◆ **Work required**: Name every rule listed among the check-box filing provisions of the Form 8-K below, along with the CFR citation given for each.

◆ **Extract provided**:
══════

SECURITIES AND EXCHANGE COMMISSION

Washington, D.C. 20549

 

FORM 8-K

 

CURRENT REPORT

Pursuant to Section 13 or 15(d) of the Securities Exchange Act of 1934

 

Date of Report (Date of earliest event reported): March 26, 2015

 

deltathree, Inc.

(Exact name of registrant as specified in its charter)

 

Delaware

(State or other jurisdiction of incorporation)

 

000-28063  13-4006766
(Commission File Number)  (IRS Employer Identification No.)

 

1 Bridge Plaza, Fort Lee, New Jersey  07024
(Address of principal executive offices)  (Zip Code)

 

Registrant’s telephone number, including area code: (212) 500-4850

 

 

 

(Former name or former address, if changed since last report)

 

Check the appropriate box below if the Form 8-K filing is intended to simultaneously satisfy the filing obligation of the registrant under any of the following provisions (see General Instruction A.2. below):

 

oWritten communications pursuant to Rule 425 under the Securities Act (17 CFR 230.425)

 

oSoliciting material pursuant to Rule 14a-12 under the Exchange Act (17 CFR 240.14a-12)

 

oPre-commencement communications pursuant to Rule 14d-2(b) under the Exchange Act (17 CFR 240.14d-2(b))

 

oPre-commencement communications pursuant to Rule 13e-4(c) under the Exchange Act (17 CFR 240.13e-4(c))

 

 
 

 

Item 8.01 Other Events.

 

On February 25, 2015, D4 Holdings, LLC ("D4 Holdings"), the holder of approximately 54.0% of the issued and outstanding shares of the common stock, par value $0.001 per share (the "Common Stock"), of deltathree, Inc. (the "Company') sent a letter to the Company's board of directors that indicated that within three to four weeks of the date of the letter D4 Holdings intended to initiate a tender offer to purchase all of the outstanding shares of the Common Stock not owned by D4 Holdings at a purchase price of $0.01 per share in cash. D4 Holdings stated that it is not willing to enter into further forbearance arrangements with the Company or to provide the Company additional financing. Finally, D4 Holdings indicated that, in its capacity as majority stockholder of the Company, it is presently not interested in either selling its shares or voting in favor of any alternative transaction, including a merger or sale of the Company's assets or business or similar transaction.

══════

◆ **Source excerpt**:
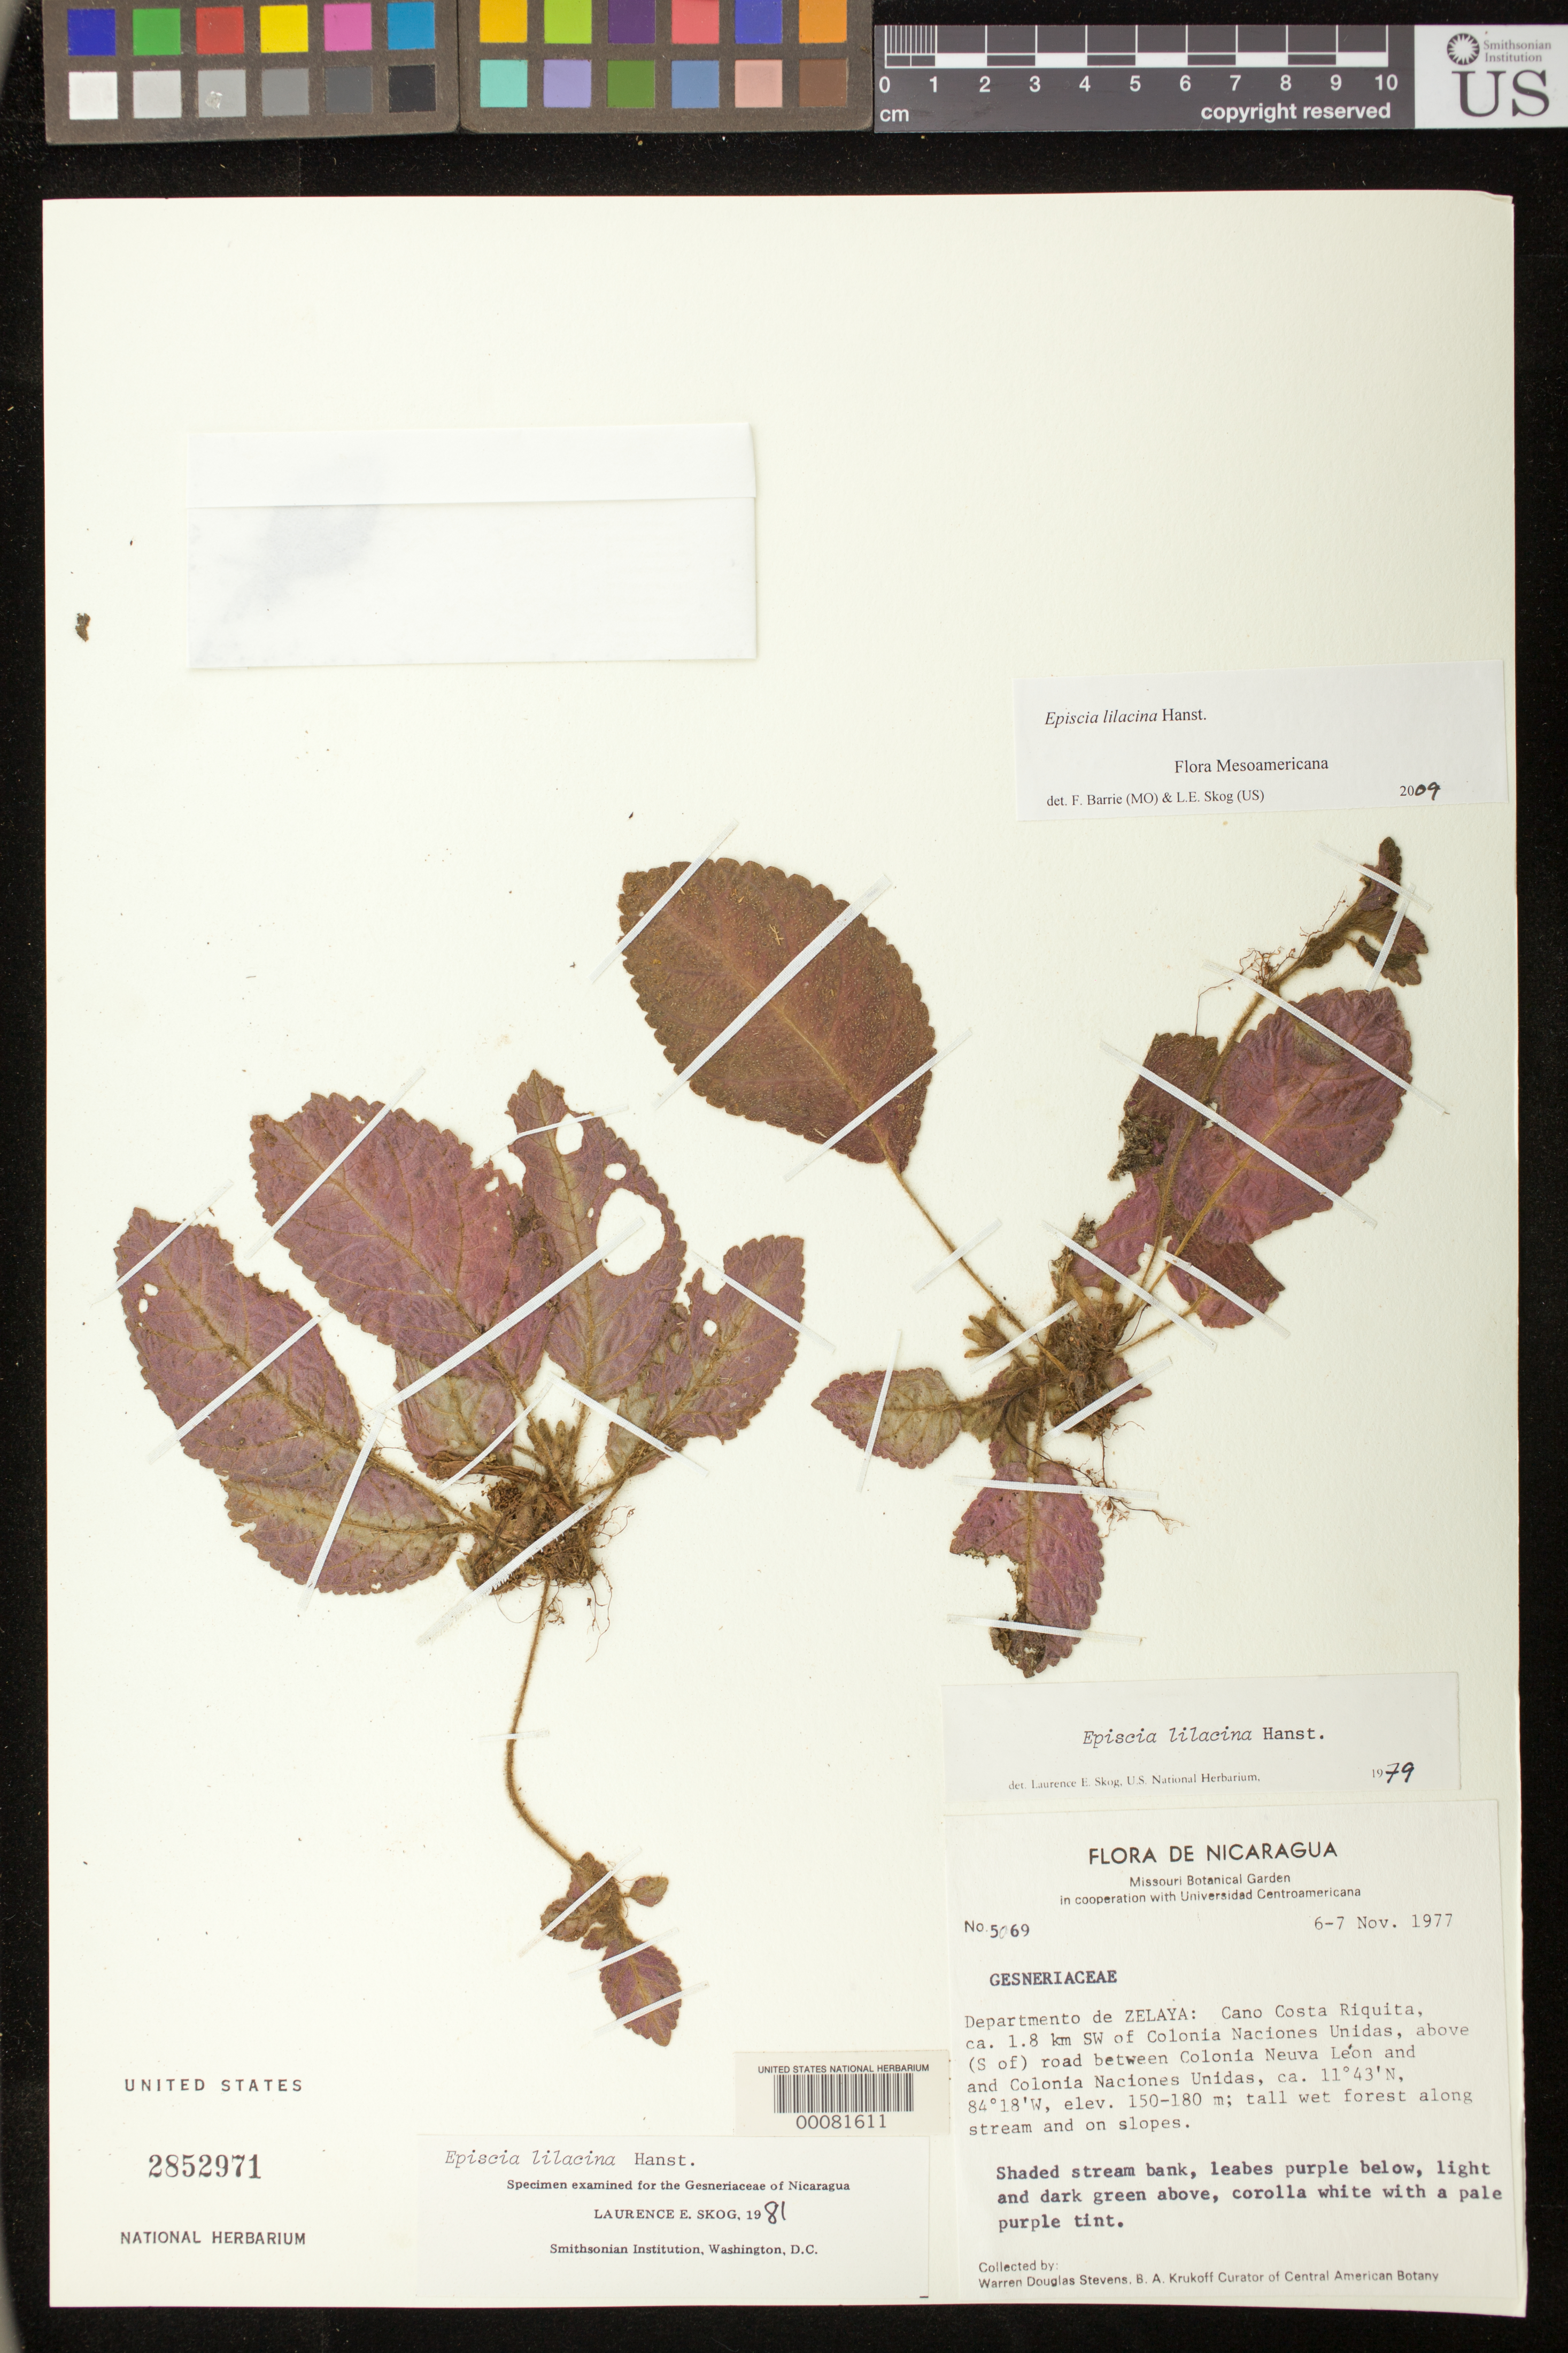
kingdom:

══════

◆ **Answer to this problem**:
- Rule 425 under the Securities Act (17 CFR 230.425)
- Rule 14a-12 under the Exchange Act (17 CFR 240.14a-12)
- Rule 14d-2(b) under the Exchange Act (17 CFR 240.14d-2(b))
- Rule 13e-4(c) under the Exchange Act (17 CFR 240.13e-4(c))